_ASSIGNMENT:_ Scan the entries for "Steilküste". Every line that holds it is to be copied.

_EXERCISE INPUT:_
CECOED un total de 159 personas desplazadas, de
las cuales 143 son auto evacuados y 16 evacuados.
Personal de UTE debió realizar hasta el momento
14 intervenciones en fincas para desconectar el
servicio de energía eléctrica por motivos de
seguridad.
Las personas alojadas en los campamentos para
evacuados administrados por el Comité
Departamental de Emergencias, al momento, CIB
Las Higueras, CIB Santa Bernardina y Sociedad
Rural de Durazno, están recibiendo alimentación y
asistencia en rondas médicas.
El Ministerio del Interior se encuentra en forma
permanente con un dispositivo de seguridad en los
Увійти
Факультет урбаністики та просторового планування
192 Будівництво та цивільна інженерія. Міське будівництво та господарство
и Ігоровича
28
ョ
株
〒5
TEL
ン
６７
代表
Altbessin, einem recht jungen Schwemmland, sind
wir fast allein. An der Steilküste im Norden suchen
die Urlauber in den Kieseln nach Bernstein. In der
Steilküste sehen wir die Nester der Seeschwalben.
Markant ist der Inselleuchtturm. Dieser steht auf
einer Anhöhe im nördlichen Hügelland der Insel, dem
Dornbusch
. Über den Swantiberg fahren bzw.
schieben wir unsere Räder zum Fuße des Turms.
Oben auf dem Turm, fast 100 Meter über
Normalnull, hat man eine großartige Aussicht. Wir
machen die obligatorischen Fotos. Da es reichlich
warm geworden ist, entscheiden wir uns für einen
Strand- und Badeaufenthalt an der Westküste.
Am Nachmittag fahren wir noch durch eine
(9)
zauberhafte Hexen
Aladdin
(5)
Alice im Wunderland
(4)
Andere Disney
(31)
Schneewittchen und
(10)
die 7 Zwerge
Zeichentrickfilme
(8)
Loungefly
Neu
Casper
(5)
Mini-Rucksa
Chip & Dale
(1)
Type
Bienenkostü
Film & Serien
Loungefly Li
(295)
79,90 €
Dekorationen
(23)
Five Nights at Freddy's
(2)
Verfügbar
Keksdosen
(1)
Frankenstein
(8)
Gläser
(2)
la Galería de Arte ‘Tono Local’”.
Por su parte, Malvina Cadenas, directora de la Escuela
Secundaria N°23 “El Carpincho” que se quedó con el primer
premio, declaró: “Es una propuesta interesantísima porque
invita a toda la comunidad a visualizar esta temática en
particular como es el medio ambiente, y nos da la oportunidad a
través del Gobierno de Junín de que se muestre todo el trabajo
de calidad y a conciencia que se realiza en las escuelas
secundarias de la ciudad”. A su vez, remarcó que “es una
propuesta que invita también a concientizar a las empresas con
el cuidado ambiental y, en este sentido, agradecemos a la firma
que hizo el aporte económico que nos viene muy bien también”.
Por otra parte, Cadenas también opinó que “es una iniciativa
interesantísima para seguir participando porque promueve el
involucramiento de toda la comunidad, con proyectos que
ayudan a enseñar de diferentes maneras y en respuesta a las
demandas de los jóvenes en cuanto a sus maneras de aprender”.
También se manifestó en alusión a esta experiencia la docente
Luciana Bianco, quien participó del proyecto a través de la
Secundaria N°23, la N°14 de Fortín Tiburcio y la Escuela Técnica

_ANSWER BOX:_
wir fast allein. An der Steilküste im Norden suchen
Steilküste sehen wir die Nester der Seeschwalben.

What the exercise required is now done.